Sometimes, he reflected, circumstances had made him brittle and harsh. The hardest part of AA had been the second step -- he could never bring himself to believe in a greater power. He always tried to sidestep it in meetings. He didn't believe in God. He believed in himself, in the power of the free market, in individual responsibility, but not God. He didn't understand why anyone would possibly object to such a simple idea as government registration -- didn't they believe in being responsible, in standing behind their own abilities, in working together to ensure that power was always exercised wisely and with judicious restraint? The alternative was chaos. He had to prevent that. Sometimes it felt like he was the only person who could actually see the big picture.
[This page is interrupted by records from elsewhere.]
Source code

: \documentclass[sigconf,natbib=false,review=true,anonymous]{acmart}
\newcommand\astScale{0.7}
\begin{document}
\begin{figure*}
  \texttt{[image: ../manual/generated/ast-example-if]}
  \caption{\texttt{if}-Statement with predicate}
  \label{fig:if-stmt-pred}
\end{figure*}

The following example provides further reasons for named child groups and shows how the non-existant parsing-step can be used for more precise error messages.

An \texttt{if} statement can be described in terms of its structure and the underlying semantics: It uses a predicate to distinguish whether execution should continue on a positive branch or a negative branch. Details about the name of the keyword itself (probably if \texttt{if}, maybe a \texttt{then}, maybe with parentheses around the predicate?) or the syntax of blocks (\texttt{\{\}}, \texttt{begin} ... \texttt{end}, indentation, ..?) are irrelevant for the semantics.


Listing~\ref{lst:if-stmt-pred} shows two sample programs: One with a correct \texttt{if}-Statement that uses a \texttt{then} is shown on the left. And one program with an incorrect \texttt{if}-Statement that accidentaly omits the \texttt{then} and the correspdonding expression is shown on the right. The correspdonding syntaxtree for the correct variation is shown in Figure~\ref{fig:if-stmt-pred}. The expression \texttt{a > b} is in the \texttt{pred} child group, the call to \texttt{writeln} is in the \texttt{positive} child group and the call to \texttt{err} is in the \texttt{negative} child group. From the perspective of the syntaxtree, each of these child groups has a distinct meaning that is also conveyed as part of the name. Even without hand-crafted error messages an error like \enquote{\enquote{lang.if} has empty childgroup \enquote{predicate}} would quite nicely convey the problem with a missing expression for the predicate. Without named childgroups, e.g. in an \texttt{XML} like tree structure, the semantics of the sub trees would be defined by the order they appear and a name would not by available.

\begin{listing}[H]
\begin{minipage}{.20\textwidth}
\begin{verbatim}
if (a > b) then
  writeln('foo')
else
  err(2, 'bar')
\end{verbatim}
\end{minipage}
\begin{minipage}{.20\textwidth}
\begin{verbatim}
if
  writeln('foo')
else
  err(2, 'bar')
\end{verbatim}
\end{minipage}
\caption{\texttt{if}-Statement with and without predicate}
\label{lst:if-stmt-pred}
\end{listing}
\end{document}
But even if he sometimes didn't understand other people, he was comforted by his work. That was why these long, quiet nights of research and discovery sustained him. It's funny -- whenever he was left to his own devices for any length of time he always wanted a drink, but never when he was working. Stepping into his lab, he forgot about all the problems and the stresses, and simply allowed himself to enjoy the moment.
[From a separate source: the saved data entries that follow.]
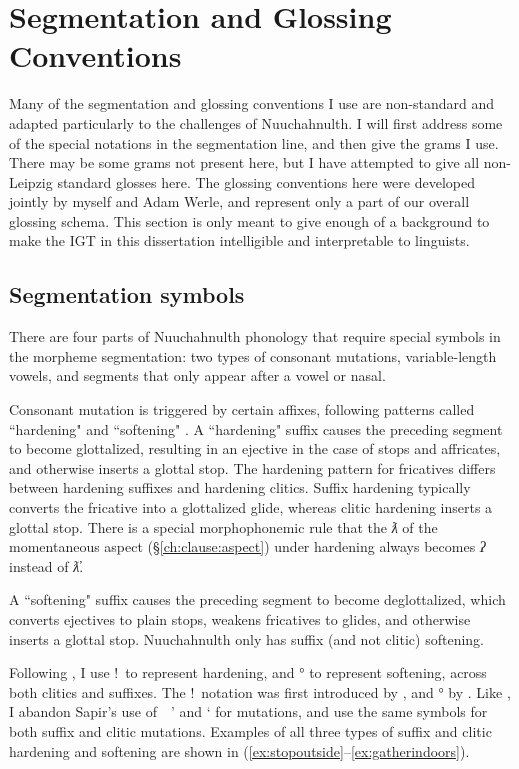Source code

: \chapter{Segmentation and Glossing Conventions} \label{appendix:glossing}

Many of the segmentation and glossing conventions I use are non-standard and adapted particularly to the challenges of Nuuchahnulth. I will first address some of the special notations in the segmentation line, and then give the grams I use. There may be some grams not present here, but I have attempted to give all non-Leipzig standard \citep{leipzig} glosses here. The glossing conventions here were developed jointly by myself and Adam Werle, and represent only a part of our overall glossing schema. This section is only meant to give enough of a background to make the IGT in this dissertation intelligible and interpretable to linguists.

\section{Segmentation symbols}

There are four parts of Nuuchahnulth phonology that require special symbols in the morpheme segmentation: two types of consonant mutations, variable-length vowels, and segments that only appear after a vowel or nasal.

Consonant mutation is triggered by certain affixes, following patterns called ``hardening" and ``softening" \citep{werle2010}. A ``hardening" suffix causes the preceding segment to become glottalized, resulting in an ejective in the case of stops and affricates, and otherwise inserts a glottal stop. The hardening pattern for fricatives differs between hardening suffixes and hardening clitics. Suffix hardening typically converts the fricative into a glottalized glide, whereas clitic hardening inserts a glottal stop. There is a special morphophonemic rule that the \textit{ƛ} of the momentaneous aspect (\S\ref{ch:clause:aspect}) under hardening always becomes \textit{ʔ} instead of \textit{ƛ̓}.

A ``softening" suffix causes the preceding segment to become deglottalized, which converts ejectives to plain stops, weakens fricatives to glides, and otherwise inserts a glottal stop. Nuuchahnulth only has suffix (and not clitic) softening.

Following \cite{werle2010}, I use !\ to represent hardening, and ° to represent softening, across both clitics and suffixes. The !\ notation was first introduced by \cite{boas1947}, and ° by \cite{jacobsen1996}. Like \citeauthor{werle2010}, I abandon Sapir's use of\ \ ' and ` for mutations, and use the same symbols for both suffix and clitic mutations. Examples of all three types of suffix and clitic hardening and softening are shown in (\ref{ex:stopoutside}--\ref{ex:gatherindoors}).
And then there were the damn villains. He sat for nights on end, hammering and soldering long past the break of dawn, developing the perfect armor for an imperfect world. And always -- without fail! -- some asshole with a melting gun would come along and try to melt him. Every single time. He was sick of tossing multi-million dollar servo mechanisms in the slagheap because they got melted by some high-school dropout who bought a molten ray from an AIM yard sale. Why did he always get the melting guys? Why couldn't the Melter ever go after someone who wasn't wearing fifty million dollars worth of the most technologically advanced weaponry on earth?

Everyone's a critic.

But the moment of creation makes it all worth while. It's sitting her, in the quiet of the night, that he is allowed to feel some sense of fulfillment, some kind of artistic satisfaction, however transient. It felt good to be able to create something where previously there had been nothing. What were all the villains in the world -- all the damn critics who didn't understand who he was or why he did what he did -- what were they compared to the singular joys of creation? Not a whole hell of a lot.